→ Item da tarefa: Você pode digitar novamente, sem nenhuma alteração, a parte do texto sobre a vacina contra o HPV que começa em "O presente estudo" e termina em "meses após tratamento."?

----- Trecho fornecido

O presente estudo foi uma revisão sistemática e metanálise para avaliar a eficácia do tratamento adjuvante da vacina contra o HPV na prevenção de recorrência de lesões maiores ou iguais a neoplasia cervical intraepitelial tipo 2 (NIC 2) após excisão cirúrgica primária. Databases eletrônicas (Cochrane, PubMed, EMBASE, MEDLINE, Scopus e clinicaltrials.gov) foram pesquisadas por trabalhos comparando excisão cirúrgica isolada versus excisão cirúrgica associada a vacinação adjuvante contra o HPV para tratamento de lesões maiores ou iguais a NIC 2. Foram incluídos trabalhos publicados entre janeiro de 1990 a janeiro de 2019, com um total de 5.901 estudos. Os resultados primários pesquisados foram: 1) recorrência de lesão ≥ NIC 2; 2) recorrência de lesão ≥ NIC 1; 3) HPV 16 e 18 associado a NIC em 6-48 meses após tratamento.

----------
----- Informações fornecidas

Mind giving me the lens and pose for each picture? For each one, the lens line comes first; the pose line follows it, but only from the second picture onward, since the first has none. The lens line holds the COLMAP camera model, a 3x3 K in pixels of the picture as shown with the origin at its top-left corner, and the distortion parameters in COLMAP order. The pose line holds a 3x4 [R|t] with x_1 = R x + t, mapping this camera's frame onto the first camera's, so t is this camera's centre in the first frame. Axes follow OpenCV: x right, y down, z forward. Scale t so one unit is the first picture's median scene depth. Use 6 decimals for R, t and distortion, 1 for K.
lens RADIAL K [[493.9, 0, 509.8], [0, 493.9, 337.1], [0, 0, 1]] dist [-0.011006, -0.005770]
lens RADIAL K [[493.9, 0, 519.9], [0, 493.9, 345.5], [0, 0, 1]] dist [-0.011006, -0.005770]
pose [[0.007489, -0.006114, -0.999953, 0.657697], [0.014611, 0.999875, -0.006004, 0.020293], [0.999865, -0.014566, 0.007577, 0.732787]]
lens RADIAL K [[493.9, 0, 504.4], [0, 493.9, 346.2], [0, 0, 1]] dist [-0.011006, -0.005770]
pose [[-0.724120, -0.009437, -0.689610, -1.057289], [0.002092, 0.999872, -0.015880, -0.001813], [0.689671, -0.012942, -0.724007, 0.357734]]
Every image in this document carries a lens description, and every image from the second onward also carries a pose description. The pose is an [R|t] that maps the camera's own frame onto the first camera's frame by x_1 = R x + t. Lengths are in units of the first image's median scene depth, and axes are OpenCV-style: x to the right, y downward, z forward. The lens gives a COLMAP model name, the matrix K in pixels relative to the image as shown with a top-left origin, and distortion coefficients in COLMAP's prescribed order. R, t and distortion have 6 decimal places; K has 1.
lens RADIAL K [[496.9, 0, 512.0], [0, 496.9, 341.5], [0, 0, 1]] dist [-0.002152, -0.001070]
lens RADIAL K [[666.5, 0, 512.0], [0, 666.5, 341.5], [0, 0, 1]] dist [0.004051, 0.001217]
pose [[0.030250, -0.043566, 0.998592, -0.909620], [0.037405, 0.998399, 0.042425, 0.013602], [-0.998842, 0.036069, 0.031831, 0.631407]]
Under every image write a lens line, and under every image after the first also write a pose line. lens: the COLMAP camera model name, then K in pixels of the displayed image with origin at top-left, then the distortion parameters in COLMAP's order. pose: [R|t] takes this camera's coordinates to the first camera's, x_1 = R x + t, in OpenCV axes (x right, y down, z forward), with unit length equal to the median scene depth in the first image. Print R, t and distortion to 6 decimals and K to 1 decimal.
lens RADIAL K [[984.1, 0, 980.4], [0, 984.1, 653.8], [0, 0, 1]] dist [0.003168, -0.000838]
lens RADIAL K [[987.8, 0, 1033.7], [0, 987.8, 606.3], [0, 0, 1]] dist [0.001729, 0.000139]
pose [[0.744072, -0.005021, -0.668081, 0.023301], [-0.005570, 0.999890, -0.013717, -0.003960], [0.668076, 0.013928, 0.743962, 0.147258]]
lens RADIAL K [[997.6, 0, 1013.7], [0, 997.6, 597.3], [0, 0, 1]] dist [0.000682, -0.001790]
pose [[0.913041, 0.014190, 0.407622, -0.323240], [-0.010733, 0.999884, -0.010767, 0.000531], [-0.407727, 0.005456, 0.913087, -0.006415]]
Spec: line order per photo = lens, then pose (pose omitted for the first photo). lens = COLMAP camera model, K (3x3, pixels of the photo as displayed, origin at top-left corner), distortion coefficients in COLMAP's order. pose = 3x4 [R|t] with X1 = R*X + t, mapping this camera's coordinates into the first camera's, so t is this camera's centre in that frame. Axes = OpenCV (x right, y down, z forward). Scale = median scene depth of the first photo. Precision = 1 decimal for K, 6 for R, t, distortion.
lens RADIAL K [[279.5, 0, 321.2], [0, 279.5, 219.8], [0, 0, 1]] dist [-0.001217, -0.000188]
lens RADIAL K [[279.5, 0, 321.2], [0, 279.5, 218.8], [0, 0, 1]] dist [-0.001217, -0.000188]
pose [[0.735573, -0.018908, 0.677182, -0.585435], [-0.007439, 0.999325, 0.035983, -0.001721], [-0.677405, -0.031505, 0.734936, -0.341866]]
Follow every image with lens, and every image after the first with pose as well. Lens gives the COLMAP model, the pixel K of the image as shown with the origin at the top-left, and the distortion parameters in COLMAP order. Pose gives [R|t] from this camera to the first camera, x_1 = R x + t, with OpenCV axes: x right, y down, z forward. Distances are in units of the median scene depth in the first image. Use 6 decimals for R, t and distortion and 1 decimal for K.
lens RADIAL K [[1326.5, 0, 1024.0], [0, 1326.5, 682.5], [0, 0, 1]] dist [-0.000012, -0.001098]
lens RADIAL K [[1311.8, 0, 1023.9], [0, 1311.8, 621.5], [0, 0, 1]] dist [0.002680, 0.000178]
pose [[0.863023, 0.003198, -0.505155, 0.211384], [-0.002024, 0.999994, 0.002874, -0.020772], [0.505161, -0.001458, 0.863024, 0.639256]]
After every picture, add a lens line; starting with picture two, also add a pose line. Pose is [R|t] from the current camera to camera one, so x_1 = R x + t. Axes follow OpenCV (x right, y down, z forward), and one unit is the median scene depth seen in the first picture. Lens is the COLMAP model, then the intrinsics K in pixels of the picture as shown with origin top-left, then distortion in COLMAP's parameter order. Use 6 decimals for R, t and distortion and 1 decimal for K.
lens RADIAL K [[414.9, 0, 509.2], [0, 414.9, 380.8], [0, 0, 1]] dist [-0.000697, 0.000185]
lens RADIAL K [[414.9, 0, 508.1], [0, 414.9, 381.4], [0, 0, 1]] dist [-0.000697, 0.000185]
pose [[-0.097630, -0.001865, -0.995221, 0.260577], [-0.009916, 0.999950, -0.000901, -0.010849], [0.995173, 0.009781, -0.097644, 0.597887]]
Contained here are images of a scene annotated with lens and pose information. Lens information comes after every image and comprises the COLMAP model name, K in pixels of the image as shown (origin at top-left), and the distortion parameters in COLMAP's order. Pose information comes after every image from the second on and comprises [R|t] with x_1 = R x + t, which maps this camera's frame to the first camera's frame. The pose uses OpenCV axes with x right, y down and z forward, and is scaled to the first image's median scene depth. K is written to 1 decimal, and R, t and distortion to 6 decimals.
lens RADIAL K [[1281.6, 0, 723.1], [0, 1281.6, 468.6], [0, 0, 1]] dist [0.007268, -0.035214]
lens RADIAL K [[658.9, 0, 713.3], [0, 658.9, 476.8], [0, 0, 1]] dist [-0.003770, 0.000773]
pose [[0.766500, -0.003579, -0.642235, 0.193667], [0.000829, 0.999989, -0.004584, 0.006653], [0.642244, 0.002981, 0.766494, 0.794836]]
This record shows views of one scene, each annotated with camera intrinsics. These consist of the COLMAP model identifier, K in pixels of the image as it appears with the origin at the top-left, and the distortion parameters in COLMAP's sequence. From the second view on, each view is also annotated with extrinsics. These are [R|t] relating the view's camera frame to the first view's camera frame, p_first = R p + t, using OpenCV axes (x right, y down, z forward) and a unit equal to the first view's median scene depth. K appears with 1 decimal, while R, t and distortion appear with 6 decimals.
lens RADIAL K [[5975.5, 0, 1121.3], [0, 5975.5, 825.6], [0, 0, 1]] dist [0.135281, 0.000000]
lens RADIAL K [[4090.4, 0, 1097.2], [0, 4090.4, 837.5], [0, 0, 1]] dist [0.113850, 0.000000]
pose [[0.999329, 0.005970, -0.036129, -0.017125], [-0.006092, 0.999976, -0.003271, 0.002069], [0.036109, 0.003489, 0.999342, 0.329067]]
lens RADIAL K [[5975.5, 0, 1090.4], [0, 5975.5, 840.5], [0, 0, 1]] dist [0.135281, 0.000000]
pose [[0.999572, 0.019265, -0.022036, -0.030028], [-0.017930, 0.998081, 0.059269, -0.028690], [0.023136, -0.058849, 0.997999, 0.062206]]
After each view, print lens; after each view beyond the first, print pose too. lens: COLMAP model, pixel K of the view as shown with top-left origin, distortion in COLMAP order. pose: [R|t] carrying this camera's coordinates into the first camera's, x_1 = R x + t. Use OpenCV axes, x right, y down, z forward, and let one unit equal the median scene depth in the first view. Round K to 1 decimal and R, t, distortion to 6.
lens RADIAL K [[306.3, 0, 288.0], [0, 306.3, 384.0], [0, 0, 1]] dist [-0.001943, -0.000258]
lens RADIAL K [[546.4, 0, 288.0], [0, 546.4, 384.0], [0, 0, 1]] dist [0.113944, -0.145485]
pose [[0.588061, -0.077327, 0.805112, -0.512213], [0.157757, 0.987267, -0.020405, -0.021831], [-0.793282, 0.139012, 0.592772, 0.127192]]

----------

→ Solução da tarefa:
O presente estudo foi uma revisão sistemática e metanálise para avaliar a eficácia do tratamento adjuvante da vacina contra o HPV na prevenção de recorrência de lesões maiores ou iguais a neoplasia cervical intraepitelial tipo 2 (NIC 2) após excisão cirúrgica primária. Databases eletrônicas (Cochrane, PubMed, EMBASE, MEDLINE, Scopus e clinicaltrials.gov) foram pesquisadas por trabalhos comparando excisão cirúrgica isolada versus excisão cirúrgica associada a vacinação adjuvante contra o HPV para tratamento de lesões maiores ou iguais a NIC 2. Foram incluídos trabalhos publicados entre janeiro de 1990 a janeiro de 2019, com um total de 5.901 estudos. Os resultados primários pesquisados foram: 1) recorrência de lesão ≥ NIC 2; 2) recorrência de lesão ≥ NIC 1; 3) HPV 16 e 18 associado a NIC em 6-48 meses após tratamento.